What started out as 7 freelancers working for a local telecommunications company in Western Highlands Province, wanting to earn an extra income on the side, has turned into the 611 Integrated Farmers Association; an Integrated Farm that the self-styled entrepreneurs are slowly working towards getting registered.
“It started from an idea to help each other make some extra money. We agreed amongst ourselves to contribute K700 each as seed capital with the aim to generate money and grow our capital,” Team Leader Mr. Zakkhiaus William said.
“We changed the name of our little business venture from 611 Cooperative Society to the current name 611 Integrated Farmers Association just this month. We felt that this new name will fit well with the idea and the projects that will be initiated,” Mr William added.
The members of the 611 Integrated Farmers Association have now started an Integrated Farm Project which includes poultry and livestock farming, vegetable farming, the planting of 1000 native trees, floriculture and the planting of different species of flowers and bee and mushroom farming.
“This initiative is mainly to build a simple but realistic pathway so simple village people can be employed so they can earn their own money to sustain their livelihoods and give back to their respective communities.”
“The main project site is in my area, in Komkui, Mopri Warakatim, Mt Hagen, WHP, where I have given up 5 hectares of my own land for this project.”
“I am currently building up the structures needed to run an Integrated Farm with a duck shed and chicken coop. I have also engaged disadvantaged youths in my area to help with the clearing of the land for this project and also to help with planting as well,” Mr William said.
“From our initial contribution of seed capital, we were able to raise some money from selling produce from our small gardens and we continued to contribute and save up.”
“Other people came to know of what we were doing and joined. We initiated another chicken project, made up of 13 people.”
“We contributed K105 each to buy 13 stock feed to give to each individual. That’s a total of K1365 we gave to each individual to start his/her chicken project.”
“With that project going, we advised members to go into vegetables farming. We had to hire land and work the land to plant crops, for 3 rounds and after that gave the land back to the owner.”
“We have started a potato project up in Rondon, where FPDA fresh produce development agency gave us 9000 E2 seedlings. We will harvest next month, where we have engaged local boys to help.”
“Also, to save cost, we are not buying seeds from the shops but rather, buying vegetables and fruits at the local markets and saving the seeds, to germinate and replant.”
Despite 611 Integrated Farmers Association being unregistered, they have seen great success, with building up their integrated farm and finances, to be able to register their Association and go into a formal way of doing business.
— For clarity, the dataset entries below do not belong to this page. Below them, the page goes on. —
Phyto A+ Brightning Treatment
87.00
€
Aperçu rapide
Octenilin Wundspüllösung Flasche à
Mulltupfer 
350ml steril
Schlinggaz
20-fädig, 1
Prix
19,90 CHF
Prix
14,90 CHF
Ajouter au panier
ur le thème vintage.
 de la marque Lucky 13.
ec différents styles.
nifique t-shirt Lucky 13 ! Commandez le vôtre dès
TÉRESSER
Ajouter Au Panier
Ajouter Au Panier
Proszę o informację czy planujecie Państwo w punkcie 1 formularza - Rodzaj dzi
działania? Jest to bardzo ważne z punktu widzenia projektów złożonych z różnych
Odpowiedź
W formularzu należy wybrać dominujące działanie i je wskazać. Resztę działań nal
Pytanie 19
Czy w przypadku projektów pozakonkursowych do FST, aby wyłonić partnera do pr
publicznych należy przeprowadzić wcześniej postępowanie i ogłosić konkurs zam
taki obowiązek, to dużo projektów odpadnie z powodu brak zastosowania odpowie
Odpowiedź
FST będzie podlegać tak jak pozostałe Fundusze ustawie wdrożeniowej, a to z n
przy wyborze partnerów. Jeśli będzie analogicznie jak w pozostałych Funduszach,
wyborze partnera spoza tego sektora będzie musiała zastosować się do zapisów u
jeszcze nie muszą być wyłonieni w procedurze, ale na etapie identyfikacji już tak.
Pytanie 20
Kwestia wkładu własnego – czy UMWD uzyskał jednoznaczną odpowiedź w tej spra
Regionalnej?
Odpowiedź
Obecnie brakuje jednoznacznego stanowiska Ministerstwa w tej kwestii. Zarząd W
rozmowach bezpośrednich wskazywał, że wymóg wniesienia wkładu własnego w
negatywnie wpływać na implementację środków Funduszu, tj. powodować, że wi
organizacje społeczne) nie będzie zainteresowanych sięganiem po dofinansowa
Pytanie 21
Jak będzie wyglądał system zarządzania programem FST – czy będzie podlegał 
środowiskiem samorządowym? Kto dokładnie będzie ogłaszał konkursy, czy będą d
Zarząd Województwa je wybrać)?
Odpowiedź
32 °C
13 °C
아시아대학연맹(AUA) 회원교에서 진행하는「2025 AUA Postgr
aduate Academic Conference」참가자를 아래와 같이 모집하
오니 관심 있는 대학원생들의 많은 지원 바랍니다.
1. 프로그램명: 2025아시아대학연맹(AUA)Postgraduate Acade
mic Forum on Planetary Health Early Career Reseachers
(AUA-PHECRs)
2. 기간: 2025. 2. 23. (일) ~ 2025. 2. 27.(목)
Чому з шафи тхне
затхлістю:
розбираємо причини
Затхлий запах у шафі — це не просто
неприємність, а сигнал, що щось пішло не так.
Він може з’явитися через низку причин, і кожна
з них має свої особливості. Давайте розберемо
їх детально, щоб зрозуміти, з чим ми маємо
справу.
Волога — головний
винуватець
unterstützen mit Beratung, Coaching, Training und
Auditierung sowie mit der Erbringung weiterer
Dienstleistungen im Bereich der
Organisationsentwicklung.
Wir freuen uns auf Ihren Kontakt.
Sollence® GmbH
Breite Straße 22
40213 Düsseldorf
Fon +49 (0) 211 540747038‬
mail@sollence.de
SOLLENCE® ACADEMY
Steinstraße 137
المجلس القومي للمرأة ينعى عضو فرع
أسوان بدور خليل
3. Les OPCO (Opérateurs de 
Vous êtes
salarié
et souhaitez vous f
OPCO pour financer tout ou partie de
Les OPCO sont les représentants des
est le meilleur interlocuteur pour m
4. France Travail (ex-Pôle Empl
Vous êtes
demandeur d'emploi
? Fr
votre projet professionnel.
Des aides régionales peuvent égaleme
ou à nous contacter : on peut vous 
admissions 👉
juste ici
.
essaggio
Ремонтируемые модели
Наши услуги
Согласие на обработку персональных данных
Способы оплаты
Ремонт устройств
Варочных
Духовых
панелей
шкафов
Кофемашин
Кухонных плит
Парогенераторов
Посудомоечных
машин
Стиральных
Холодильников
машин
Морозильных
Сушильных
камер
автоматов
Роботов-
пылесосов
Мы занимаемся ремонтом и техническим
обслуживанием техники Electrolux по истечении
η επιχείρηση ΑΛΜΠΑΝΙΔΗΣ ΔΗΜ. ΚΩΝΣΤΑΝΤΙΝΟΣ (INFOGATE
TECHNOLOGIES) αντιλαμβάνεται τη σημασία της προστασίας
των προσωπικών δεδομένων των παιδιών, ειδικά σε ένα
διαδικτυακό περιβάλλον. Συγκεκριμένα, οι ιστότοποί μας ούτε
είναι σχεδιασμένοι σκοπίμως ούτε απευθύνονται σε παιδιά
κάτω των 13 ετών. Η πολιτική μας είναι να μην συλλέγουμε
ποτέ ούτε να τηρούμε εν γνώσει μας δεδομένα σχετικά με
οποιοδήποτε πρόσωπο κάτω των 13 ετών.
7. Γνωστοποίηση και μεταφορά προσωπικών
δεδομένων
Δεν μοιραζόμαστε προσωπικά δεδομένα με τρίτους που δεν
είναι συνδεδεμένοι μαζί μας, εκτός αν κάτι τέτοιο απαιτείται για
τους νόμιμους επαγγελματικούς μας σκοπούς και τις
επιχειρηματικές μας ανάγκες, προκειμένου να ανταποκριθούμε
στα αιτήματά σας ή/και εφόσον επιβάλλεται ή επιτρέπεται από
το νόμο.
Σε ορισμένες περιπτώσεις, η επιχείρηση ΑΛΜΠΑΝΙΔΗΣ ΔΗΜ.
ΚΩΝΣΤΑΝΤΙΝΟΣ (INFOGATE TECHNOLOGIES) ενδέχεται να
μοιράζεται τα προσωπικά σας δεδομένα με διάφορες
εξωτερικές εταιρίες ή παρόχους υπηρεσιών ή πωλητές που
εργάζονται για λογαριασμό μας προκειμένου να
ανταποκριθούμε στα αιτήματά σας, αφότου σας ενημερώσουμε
“Once we are registered, we will do up our business portfolio and present to business houses to provide fresh produce and protein to restaurants, shops and catering companies,” Zakkhiaus said.
With the ever increasing prices in services and especially food items, the team leader of the 611 Integrated Farmers Association believes small time fresh producers and local farmers, can help alleviate the cost of food in the country.
“So much is spent on imported food; a cost that is then transferred to consumers. The government should invest more into agriculture, as local farmers do alot of work on the ground and we have the potential to provide to the market demand for food, at a low cost,” Zakkhiaus concludes.